◆ What you will do
Can you reproduce the data below word for word, with every line kept in its original order?

Top of Available data

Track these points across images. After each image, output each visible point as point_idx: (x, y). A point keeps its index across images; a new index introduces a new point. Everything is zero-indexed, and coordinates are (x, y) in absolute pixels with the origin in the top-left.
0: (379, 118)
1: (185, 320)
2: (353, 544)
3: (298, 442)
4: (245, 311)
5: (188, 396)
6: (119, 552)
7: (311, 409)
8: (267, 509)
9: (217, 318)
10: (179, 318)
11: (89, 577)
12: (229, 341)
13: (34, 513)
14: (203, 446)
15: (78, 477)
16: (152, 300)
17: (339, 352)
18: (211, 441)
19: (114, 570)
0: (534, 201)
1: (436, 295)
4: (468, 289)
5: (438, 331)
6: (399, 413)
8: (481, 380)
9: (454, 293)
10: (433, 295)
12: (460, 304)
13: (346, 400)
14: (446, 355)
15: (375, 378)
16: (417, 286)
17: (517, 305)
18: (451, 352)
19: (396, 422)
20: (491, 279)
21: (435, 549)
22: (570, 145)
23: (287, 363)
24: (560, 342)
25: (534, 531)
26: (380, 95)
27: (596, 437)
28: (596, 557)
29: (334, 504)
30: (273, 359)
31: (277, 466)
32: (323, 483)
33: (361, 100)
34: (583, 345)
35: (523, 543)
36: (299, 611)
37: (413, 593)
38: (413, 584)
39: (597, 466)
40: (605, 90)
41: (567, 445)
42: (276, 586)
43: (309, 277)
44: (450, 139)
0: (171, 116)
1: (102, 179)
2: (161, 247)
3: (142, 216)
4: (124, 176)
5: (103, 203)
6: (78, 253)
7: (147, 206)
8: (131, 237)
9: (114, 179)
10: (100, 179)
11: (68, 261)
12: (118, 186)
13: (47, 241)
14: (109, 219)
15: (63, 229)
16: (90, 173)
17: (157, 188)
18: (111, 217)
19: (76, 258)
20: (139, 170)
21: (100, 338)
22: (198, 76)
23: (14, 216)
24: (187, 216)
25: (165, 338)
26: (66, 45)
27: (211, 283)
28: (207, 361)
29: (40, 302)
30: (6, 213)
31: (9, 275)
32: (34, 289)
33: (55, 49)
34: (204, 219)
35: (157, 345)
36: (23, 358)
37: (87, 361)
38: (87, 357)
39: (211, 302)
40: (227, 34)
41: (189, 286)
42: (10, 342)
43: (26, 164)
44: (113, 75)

Bottom of Available data

◆ Answer section
Track these points across images. After each image, output each visible point as point_idx: (x, y). A point keeps its index across images; a new index introduces a new point. Everything is zero-indexed, and coordinates are (x, y) in absolute pixels with the origin in the top-left.
0: (379, 118)
1: (185, 320)
2: (353, 544)
3: (298, 442)
4: (245, 311)
5: (188, 396)
6: (119, 552)
7: (311, 409)
8: (267, 509)
9: (217, 318)
10: (179, 318)
11: (89, 577)
12: (229, 341)
13: (34, 513)
14: (203, 446)
15: (78, 477)
16: (152, 300)
17: (339, 352)
18: (211, 441)
19: (114, 570)
0: (534, 201)
1: (436, 295)
4: (468, 289)
5: (438, 331)
6: (399, 413)
8: (481, 380)
9: (454, 293)
10: (433, 295)
12: (460, 304)
13: (346, 400)
14: (446, 355)
15: (375, 378)
16: (417, 286)
17: (517, 305)
18: (451, 352)
19: (396, 422)
20: (491, 279)
21: (435, 549)
22: (570, 145)
23: (287, 363)
24: (560, 342)
25: (534, 531)
26: (380, 95)
27: (596, 437)
28: (596, 557)
29: (334, 504)
30: (273, 359)
31: (277, 466)
32: (323, 483)
33: (361, 100)
34: (583, 345)
35: (523, 543)
36: (299, 611)
37: (413, 593)
38: (413, 584)
39: (597, 466)
40: (605, 90)
41: (567, 445)
42: (276, 586)
43: (309, 277)
44: (450, 139)
0: (171, 116)
1: (102, 179)
2: (161, 247)
3: (142, 216)
4: (124, 176)
5: (103, 203)
6: (78, 253)
7: (147, 206)
8: (131, 237)
9: (114, 179)
10: (100, 179)
11: (68, 261)
12: (118, 186)
13: (47, 241)
14: (109, 219)
15: (63, 229)
16: (90, 173)
17: (157, 188)
18: (111, 217)
19: (76, 258)
20: (139, 170)
21: (100, 338)
22: (198, 76)
23: (14, 216)
24: (187, 216)
25: (165, 338)
26: (66, 45)
27: (211, 283)
28: (207, 361)
29: (40, 302)
30: (6, 213)
31: (9, 275)
32: (34, 289)
33: (55, 49)
34: (204, 219)
35: (157, 345)
36: (23, 358)
37: (87, 361)
38: (87, 357)
39: (211, 302)
40: (227, 34)
41: (189, 286)
42: (10, 342)
43: (26, 164)
44: (113, 75)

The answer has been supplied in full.